Data entries:
■ ■ ■

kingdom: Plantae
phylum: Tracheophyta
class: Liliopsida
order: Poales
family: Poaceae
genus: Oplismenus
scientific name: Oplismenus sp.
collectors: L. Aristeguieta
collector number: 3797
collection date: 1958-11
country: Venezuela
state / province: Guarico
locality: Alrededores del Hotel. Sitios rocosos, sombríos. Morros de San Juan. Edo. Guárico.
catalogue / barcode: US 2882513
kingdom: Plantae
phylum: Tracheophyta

■ ■ ■

■ YOUR INSTRUCTIONS ■
Please write out the material again, substituting "site" for every "locality" and keeping everything else the same.

■ RESULT FOR THIS EXERCISE ■
kingdom: Plantae
phylum: Tracheophyta
class: Liliopsida
order: Poales
family: Poaceae
genus: Oplismenus
scientific name: Oplismenus sp.
collectors: L. Aristeguieta
collector number: 3797
collection date: 1958-11
country: Venezuela
state / province: Guarico
site: Alrededores del Hotel. Sitios rocosos, sombríos. Morros de San Juan. Edo. Guárico.
catalogue / barcode: US 2882513
kingdom: Plantae
phylum: Tracheophyta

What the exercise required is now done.